- Country: United States
- Language: English
- Genre: Science fiction

Publication
- Published in: Future Combined with Science Fiction Stories
- Publisher: Columbia Publications Ltd.
- Media type: Magazine
- Publication date: November 1950

= Day of the Hunters =

"Day of the Hunters" is a science fiction short story by American writer Isaac Asimov.

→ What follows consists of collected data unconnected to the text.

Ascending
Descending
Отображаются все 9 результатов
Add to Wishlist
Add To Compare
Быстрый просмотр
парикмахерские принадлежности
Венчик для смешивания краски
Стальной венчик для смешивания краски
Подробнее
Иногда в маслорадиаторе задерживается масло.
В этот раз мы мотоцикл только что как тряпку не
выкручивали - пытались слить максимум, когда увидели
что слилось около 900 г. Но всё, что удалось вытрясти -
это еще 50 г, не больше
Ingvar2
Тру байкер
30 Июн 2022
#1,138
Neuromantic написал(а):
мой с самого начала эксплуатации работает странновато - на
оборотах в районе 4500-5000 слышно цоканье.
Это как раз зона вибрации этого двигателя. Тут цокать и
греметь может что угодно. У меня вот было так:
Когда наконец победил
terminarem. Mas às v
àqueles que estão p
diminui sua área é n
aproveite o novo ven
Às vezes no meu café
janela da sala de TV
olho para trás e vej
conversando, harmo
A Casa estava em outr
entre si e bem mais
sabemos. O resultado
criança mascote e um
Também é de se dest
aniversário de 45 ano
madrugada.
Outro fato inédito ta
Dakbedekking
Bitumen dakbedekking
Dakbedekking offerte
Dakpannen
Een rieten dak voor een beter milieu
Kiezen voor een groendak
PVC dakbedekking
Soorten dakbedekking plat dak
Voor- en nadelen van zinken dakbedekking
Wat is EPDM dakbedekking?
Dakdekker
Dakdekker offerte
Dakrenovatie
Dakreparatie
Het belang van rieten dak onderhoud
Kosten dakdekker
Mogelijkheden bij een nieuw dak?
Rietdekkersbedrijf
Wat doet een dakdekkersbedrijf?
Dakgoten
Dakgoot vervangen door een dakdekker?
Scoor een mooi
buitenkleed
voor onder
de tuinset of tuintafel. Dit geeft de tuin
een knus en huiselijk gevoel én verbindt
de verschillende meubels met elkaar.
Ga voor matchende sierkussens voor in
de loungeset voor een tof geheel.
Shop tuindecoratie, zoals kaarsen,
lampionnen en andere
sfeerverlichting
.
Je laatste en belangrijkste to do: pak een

It was published in the November 1950 issue of Future Combined with Science Fiction Stories, edited by Robert W. Lowndes, and reprinted in the 1975 collection Buy Jupiter and Other Stories. "Day of the Hunters" is based on "Big Game", a story written many years earlier that was unpublished and assumed to have been lost until discovered in the author's collected papers at Boston University.

==Plot summary==

A group of technicians in a bar meet someone whom they assume to be a drunken down-and-out. It slowly emerges that he is an ex-university professor who has not only built a time machine but also traveled back to the Mesozoic era to see for himself what happened to cause the extinction of the dinosaurs. He becomes more belligerent as he is teased and pressed, and he eventually reveals that by the time of his arrival, all of the large dinosaurs had already been killed by small intelligent lizards armed with guns that were systematically wiping out their own kind until none was left to kill.